LAS VEGAS—“If not now, at some point in the near future, there will be some clinical utility for quantitative sensory testing (QST),” said Roger B. Fillingim, PhD, Professor, College of Dentistry, and Director of Pain Research and Intervention, Center of Excellence at the University of Florida, Gainesville.
He defined QST as “the assessment of perceptual and/or physiological responses to systematically applied and quantifiable sensory stimuli for the purpose of characterizing somatosensory function or dysfunction.”

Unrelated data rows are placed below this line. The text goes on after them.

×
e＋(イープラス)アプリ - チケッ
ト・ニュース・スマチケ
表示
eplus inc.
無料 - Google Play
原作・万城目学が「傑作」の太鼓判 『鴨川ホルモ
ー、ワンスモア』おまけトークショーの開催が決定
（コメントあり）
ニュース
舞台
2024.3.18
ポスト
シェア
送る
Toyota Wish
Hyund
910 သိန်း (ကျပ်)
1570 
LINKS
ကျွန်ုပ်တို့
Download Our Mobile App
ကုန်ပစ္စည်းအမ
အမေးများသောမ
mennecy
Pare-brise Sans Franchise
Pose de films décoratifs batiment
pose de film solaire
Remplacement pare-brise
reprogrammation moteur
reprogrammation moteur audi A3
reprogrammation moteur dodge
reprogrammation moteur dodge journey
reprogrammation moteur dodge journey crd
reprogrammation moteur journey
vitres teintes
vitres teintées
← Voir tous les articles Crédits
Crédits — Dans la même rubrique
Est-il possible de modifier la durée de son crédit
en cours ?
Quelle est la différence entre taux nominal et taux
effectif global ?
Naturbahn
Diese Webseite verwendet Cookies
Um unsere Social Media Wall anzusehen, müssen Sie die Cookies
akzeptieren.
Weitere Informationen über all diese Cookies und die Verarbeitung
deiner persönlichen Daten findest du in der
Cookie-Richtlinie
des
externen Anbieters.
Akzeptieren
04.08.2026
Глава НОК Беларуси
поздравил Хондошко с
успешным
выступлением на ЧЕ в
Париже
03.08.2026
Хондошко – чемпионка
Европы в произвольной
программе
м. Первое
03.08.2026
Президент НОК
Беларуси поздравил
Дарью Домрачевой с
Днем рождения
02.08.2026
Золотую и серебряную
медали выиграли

Noting that the purpose of diagnosis is to guide treatment and prognose, Dr. Fillingim, also President of the American Pain Society, used as an example a patient with back pain of 6 months’ duration. After taking a history and conducting a physical examination and diagnostic tests, “how confident are clinicians about the mechanisms driving pain?” he asked.
The current problem: “pain diagnosis is based primarily on signs and symptoms, sometimes combined with evidence of structural damage; however, the diagnosis typically provides limited information regarding the mechanisms underlying the pain experience.” Yet, “every treatment we apply impacts some mechanism that is hopefully related to pain,” he said.

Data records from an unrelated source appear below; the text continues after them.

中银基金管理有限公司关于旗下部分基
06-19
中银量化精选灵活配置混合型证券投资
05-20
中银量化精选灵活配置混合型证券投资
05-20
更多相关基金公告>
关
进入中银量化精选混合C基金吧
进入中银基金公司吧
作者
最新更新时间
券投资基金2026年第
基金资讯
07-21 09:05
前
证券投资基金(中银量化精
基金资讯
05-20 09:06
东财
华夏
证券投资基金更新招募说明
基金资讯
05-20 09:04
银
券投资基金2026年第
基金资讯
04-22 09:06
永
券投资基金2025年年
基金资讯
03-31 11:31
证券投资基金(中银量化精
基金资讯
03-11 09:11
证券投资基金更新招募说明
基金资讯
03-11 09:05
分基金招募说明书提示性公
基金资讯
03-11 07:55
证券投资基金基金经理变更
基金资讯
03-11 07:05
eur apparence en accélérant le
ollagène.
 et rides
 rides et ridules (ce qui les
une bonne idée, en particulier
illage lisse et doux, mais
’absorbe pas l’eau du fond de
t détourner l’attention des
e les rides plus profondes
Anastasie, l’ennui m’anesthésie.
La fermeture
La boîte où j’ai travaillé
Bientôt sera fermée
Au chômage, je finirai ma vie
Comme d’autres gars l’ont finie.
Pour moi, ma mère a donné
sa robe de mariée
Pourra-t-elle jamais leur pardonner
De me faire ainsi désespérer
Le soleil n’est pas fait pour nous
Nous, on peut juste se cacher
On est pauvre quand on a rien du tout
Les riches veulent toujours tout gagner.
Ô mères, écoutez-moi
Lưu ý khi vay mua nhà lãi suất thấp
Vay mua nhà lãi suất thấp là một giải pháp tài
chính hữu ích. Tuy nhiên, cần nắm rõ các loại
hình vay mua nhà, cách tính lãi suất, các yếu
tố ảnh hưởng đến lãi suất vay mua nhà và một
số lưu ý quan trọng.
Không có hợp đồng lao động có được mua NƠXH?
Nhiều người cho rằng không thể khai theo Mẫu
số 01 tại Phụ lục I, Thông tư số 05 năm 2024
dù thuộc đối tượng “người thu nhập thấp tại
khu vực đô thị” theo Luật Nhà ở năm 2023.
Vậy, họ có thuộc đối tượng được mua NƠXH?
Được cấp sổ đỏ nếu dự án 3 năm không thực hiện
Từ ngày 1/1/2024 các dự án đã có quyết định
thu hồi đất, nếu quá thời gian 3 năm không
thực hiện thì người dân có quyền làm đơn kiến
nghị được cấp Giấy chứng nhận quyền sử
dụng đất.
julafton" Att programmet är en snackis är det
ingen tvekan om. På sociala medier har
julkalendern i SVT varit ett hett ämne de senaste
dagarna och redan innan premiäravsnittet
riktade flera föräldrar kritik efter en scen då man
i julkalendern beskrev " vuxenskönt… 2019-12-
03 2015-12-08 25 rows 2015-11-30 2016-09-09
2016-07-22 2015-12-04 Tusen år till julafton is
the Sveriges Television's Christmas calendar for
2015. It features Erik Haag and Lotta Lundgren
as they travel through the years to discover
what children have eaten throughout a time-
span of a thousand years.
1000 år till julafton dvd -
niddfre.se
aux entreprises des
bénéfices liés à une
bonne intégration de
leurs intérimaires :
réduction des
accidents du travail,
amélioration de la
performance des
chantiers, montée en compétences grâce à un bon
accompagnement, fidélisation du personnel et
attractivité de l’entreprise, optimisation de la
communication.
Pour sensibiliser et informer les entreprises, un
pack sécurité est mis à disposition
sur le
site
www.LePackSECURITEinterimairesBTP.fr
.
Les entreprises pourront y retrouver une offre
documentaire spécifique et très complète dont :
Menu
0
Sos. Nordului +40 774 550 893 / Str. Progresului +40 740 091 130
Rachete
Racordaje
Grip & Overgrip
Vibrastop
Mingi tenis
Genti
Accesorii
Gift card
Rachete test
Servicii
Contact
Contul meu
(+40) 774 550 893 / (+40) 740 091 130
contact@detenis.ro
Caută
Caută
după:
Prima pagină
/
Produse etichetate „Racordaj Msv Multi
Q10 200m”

Dr. Fillingim said methods for identifying pain mechanisms in humans—which can include psychological factors—are diagnostic tests to identify peripheral generators (eg, skin biopsies for small fiber neuropathy), pharmacologic approaches, distinct symptom clusters in patients with the same diagnosis, genetic markers, brain imaging, and QST.
QST can help identify pain mechanisms by revealing individual differences in pain, show case-control differences in pain processing, and can be used to sub-group patients. In addition, QST responses may predict future pain as well as predict treatment responses (see Table).

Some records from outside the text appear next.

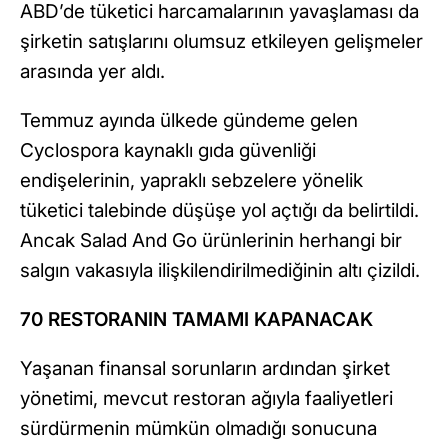
ABD’de tüketici harcamalarının yavaşlaması da
şirketin satışlarını olumsuz etkileyen gelişmeler
arasında yer aldı.
Temmuz ayında ülkede gündeme gelen
Cyclospora kaynaklı gıda güvenliği
endişelerinin, yapraklı sebzelere yönelik
tüketici talebinde düşüşe yol açtığı da belirtildi.
Ancak Salad And Go ürünlerinin herhangi bir
salgın vakasıyla ilişkilendirilmediğinin altı çizildi.
70 RESTORANIN TAMAMI KAPANACAK
Yaşanan finansal sorunların ardından şirket
yönetimi, mevcut restoran ağıyla faaliyetleri
sürdürmenin mümkün olmadığı sonucuna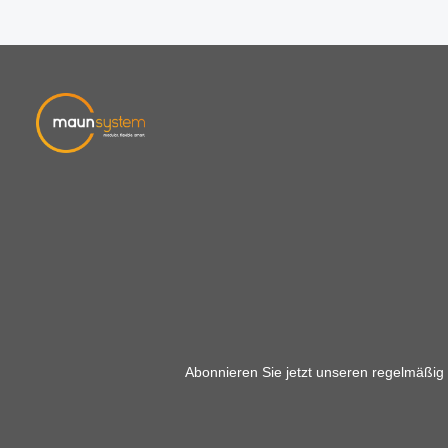
Abonnieren Sie jetzt unseren regelmäßig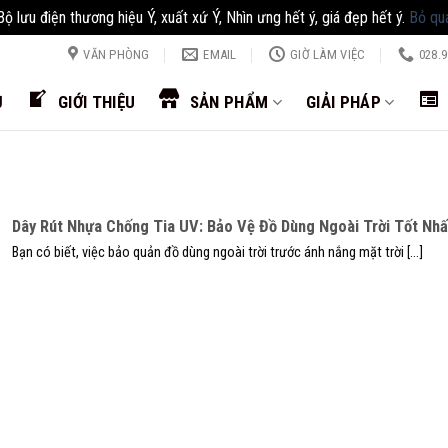
Bộ lưu điện thương hiệu Ý, xuất xứ Ý, Nhìn ưng hết ý, giá đẹp hết ý.
Bỏ qu
VĂN PHÒNG
EMAIL
GIỜ LÀM VIỆC
028.9
Ủ
GIỚI THIỆU
SẢN PHẨM
GIẢI PHÁP
Dây Rút Nhựa Chống Tia UV: Bảo Vệ Đồ Dùng Ngoài Trời Tốt Nhấ
Bạn có biết, việc bảo quản đồ dùng ngoài trời trước ánh nắng mặt trời [...]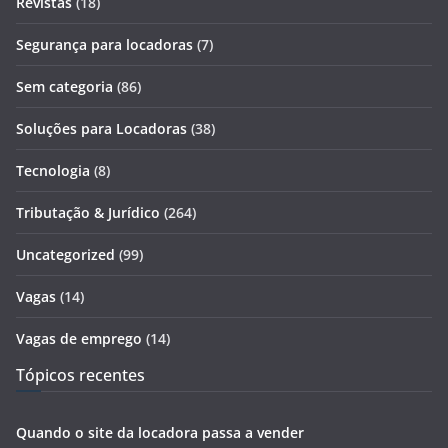
Revistas
(18)
Segurança para locadoras
(7)
Sem categoria
(86)
Soluções para Locadoras
(38)
Tecnologia
(8)
Tributação & Jurídico
(264)
Uncategorized
(99)
Vagas
(14)
Vagas de emprego
(14)
Tópicos recentes
Quando o site da locadora passa a vender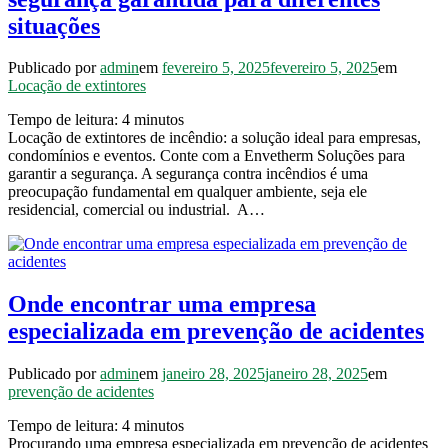
situações
Publicado por
admin
em
fevereiro 5, 2025
fevereiro 5, 2025
em
Locação de extintores
Tempo de leitura:
4
minutos
Locação de extintores de incêndio: a solução ideal para empresas,
condomínios e eventos. Conte com a Envetherm Soluções para
garantir a segurança. A segurança contra incêndios é uma
preocupação fundamental em qualquer ambiente, seja ele
residencial, comercial ou industrial. A…
Onde encontrar uma empresa
especializada em prevenção de acidentes
Publicado por
admin
em
janeiro 28, 2025
janeiro 28, 2025
em
prevenção de acidentes
Tempo de leitura:
4
minutos
Procurando uma empresa especializada em prevenção de acidentes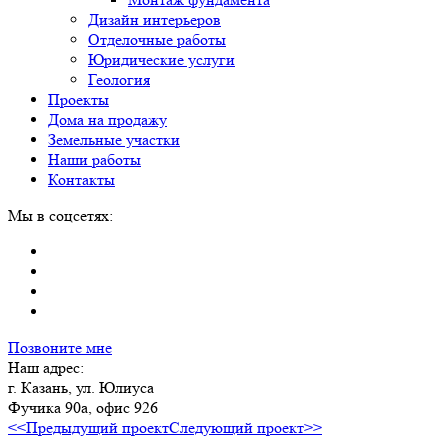
Дизайн интерьеров
Отделочные работы
Юридические услуги
Геология
Проекты
Дома на продажу
Земельные участки
Наши работы
Контакты
Мы в соцсетях:
Позвоните мне
Наш адрес:
г. Казань, ул. Юлиуса
Фучика 90а, офис 926
<<Предыдущий проект
Следующий проект>>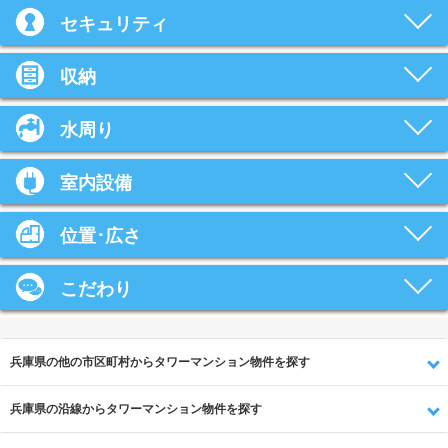
セキュリティ
収納
水周り
室内設備
位置･広さ
こだわり
兵庫県の他の市区町村からタワーマンション物件を探す
兵庫県の沿線からタワーマンション物件を探す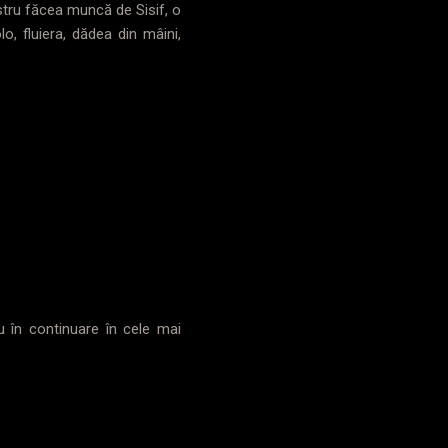
ostru făcea muncă de Sisif, o
o, fluiera, dădea din mâini,
u în continuare în cele mai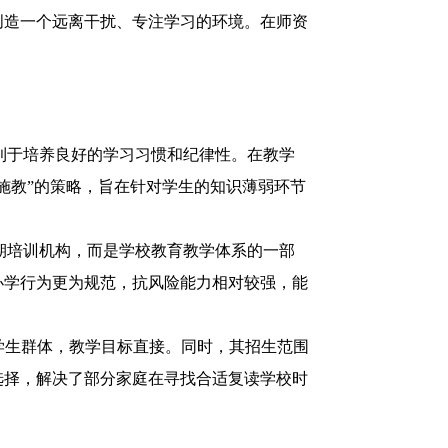
创造一个远离干扰、专注学习的环境。在师资
利于培养良好的学习习惯和纪律性。在教学
施教”的策略，旨在针对学生的知识薄弱环节
期培训机构，而是学校教育教学体系的一部
办学行为更为规范，抗风险能力相对较强，能
学生群体，教学目标直接。同时，其招生范围
选择，解决了部分家庭在寻找合适复读学校时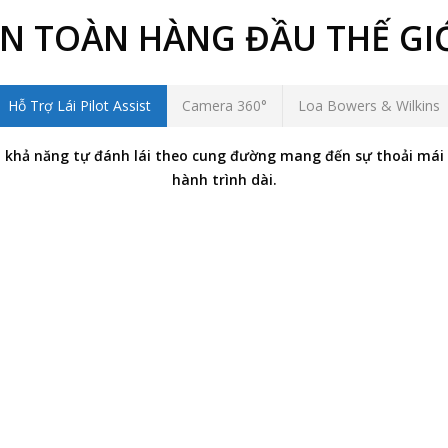
N TOÀN HÀNG ĐẦU THẾ GI
Hỗ Trợ Lái Pilot Assist
Camera 360°
Loa Bowers & Wilkins
với khả năng tự đánh lái theo cung đường mang đến sự thoải mái
hành trình dài.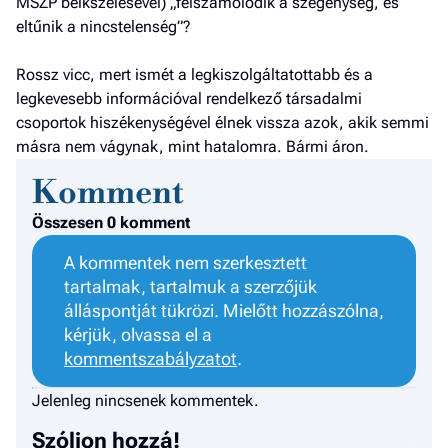
MSZP beikszelésével) „felszámolódik a szegénység, és
Fel
eltűnik a nincstelenség”?
a hí
El
Rossz vicc, mert ismét a legkiszolgáltatottabb és a
az
legkevesebb információval rendelkező társadalmi
új
csoportok hiszékenységével élnek vissza azok, akik semmi
másra nem vágynak, mint hatalomra. Bármi áron.
Komment
Összesen 0 komment
A kommentek nem szerkesztett
tartalmak, tartalmuk a szerzőjük
álláspontját tükrözi. Mielőtt hozzászólna,
kérjük, olvassa el a
kommentszabályzatot
.
Jelenleg nincsenek kommentek.
Szóljon hozzá!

The concept of mechanism-based pain is not new, he said. Dr. Fillingim enumerated different approaches to QST, such as tuning fork, two-point discrimination, cotton swab test, monofilament test, palpation, and straight leg raise. He also described current findings regarding the application of QST to chronic pain and its treatment.
Simple QST procedures can be easily implemented in the clinical setting, said Dr. Fillingim, who advised attendees to “start today, track changes over time, and use a novel behavioral sample to gain clinical experience.”
What’s still needed, he concluded, are normative values and clinical QST modules that have been well tested. Finally, to date, reimbursement issues prohibit using more sophisticated and comprehensive QST batteries in most settings.